● Text segment
- - - - - - -

Texas' lieutenant governor has suggested that older Americans have a duty to, essentially, sacrifice themselves so America can ease up on social-distancing measures and repair the economy. A California lawyer has taken it a step further to suggest that the main victims of the coronavirus are "not productive" and so should be cut loose like ballast and left to die.
These sentiments have shocked Americans — and should continue to shock them. Remember Republican outrage during the debates over Obamacare about phony 'death panels'? That's effectively what these Republicans are now calling for.
Texas Lt. Gov. Dan Patrick has been rightly excoriated for his recent comments on (where else?) Fox News suggesting that grandparents, himself included, should be willing to fall on the coronavirus sword so Americans can resume their regularly scheduled economy.

- - - - - - -

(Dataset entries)
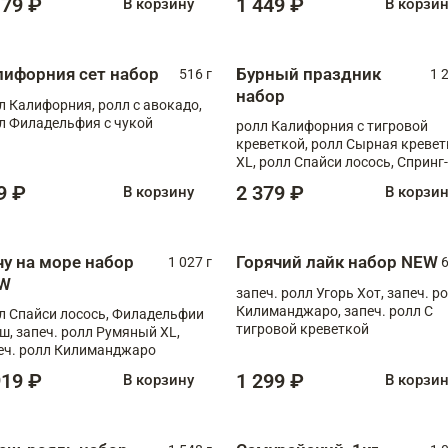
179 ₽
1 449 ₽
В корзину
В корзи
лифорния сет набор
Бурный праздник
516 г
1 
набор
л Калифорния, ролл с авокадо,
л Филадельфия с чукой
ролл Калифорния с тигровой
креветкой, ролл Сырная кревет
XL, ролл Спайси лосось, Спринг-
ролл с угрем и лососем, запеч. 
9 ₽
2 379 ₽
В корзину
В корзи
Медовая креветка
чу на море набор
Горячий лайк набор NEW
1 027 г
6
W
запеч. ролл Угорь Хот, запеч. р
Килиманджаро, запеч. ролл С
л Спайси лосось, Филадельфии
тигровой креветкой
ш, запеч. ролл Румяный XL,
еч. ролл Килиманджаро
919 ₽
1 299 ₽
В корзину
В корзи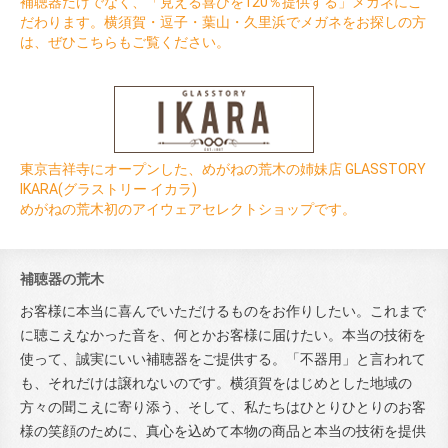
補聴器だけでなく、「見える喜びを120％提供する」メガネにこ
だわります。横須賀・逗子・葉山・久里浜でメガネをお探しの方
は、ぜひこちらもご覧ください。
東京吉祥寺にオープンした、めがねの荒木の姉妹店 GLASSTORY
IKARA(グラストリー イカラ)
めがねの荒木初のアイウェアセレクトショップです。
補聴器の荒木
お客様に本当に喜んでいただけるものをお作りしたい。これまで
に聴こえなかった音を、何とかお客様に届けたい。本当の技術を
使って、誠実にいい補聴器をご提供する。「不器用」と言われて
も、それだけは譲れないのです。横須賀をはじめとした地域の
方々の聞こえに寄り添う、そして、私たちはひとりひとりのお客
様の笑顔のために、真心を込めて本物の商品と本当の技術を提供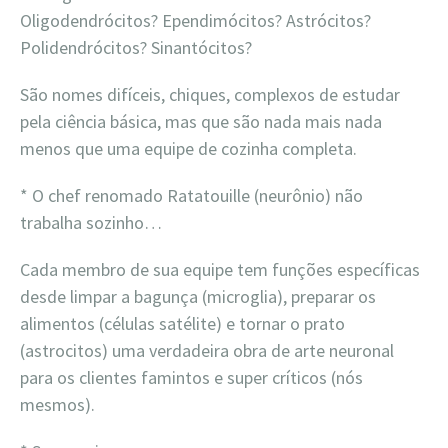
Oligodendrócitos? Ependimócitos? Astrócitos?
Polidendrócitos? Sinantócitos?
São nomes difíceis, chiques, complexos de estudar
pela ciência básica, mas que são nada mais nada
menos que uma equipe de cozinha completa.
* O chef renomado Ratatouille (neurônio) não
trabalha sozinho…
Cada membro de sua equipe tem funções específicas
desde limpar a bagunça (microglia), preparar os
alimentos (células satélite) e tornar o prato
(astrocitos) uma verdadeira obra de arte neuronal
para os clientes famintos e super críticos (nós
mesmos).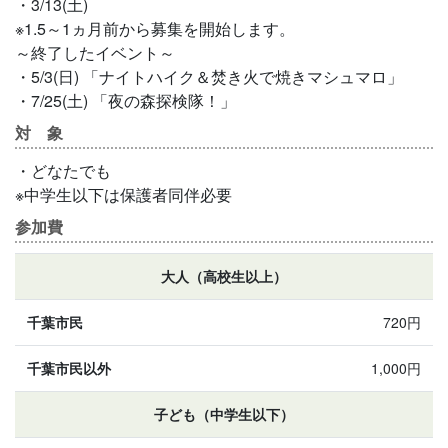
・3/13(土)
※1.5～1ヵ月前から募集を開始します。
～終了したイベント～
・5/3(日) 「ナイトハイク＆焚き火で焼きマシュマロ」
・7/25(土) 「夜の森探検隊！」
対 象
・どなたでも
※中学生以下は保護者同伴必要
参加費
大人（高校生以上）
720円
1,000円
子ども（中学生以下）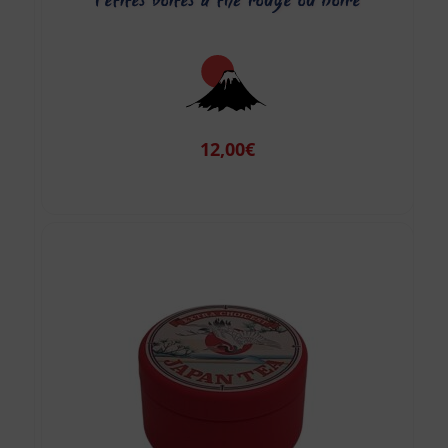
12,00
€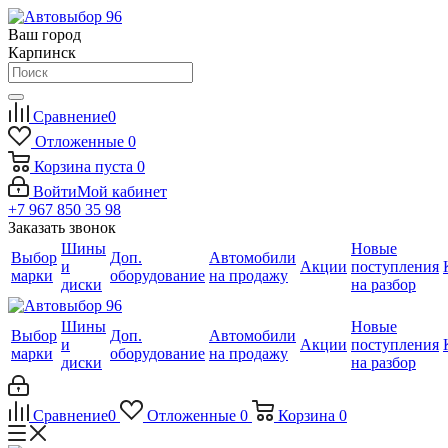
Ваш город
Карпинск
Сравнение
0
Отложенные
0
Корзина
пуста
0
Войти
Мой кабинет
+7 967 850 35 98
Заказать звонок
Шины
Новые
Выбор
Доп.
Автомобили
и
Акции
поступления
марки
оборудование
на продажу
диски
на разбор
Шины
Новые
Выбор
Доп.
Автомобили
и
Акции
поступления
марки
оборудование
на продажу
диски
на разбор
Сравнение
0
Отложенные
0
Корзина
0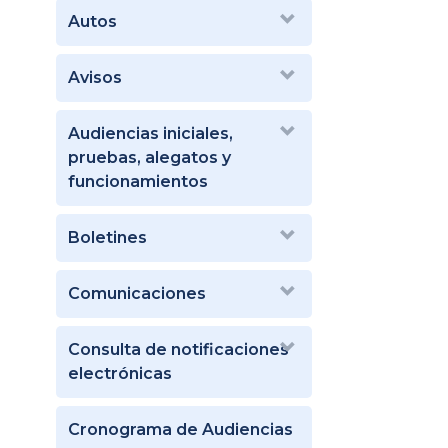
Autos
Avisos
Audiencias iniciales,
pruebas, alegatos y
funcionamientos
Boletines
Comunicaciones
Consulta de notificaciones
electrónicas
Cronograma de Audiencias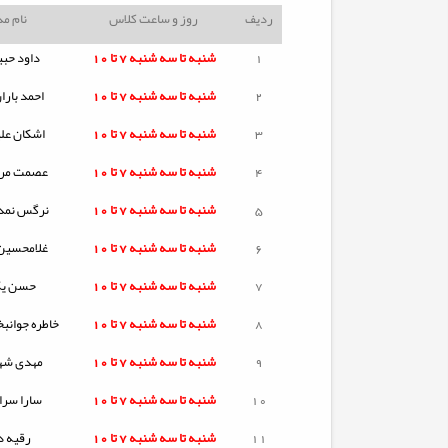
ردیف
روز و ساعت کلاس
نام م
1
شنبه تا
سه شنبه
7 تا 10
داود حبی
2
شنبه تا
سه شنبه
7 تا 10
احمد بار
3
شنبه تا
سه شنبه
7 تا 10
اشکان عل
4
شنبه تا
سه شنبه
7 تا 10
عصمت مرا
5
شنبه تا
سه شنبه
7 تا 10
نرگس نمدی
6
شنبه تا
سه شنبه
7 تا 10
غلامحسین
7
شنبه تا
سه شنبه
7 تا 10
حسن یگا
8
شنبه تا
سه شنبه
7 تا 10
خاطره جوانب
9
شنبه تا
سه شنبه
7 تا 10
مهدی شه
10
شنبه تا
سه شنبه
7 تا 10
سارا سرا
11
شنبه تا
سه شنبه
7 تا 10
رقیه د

- - - - - - -

● Work instruction
Copy out the entire commentary above on the Texas lieutenant governor's coronavirus remarks, keeping every word and punctuation mark unchanged.

● Written answer
Texas' lieutenant governor has suggested that older Americans have a duty to, essentially, sacrifice themselves so America can ease up on social-distancing measures and repair the economy. A California lawyer has taken it a step further to suggest that the main victims of the coronavirus are "not productive" and so should be cut loose like ballast and left to die.
These sentiments have shocked Americans — and should continue to shock them. Remember Republican outrage during the debates over Obamacare about phony 'death panels'? That's effectively what these Republicans are now calling for.
Texas Lt. Gov. Dan Patrick has been rightly excoriated for his recent comments on (where else?) Fox News suggesting that grandparents, himself included, should be willing to fall on the coronavirus sword so Americans can resume their regularly scheduled economy.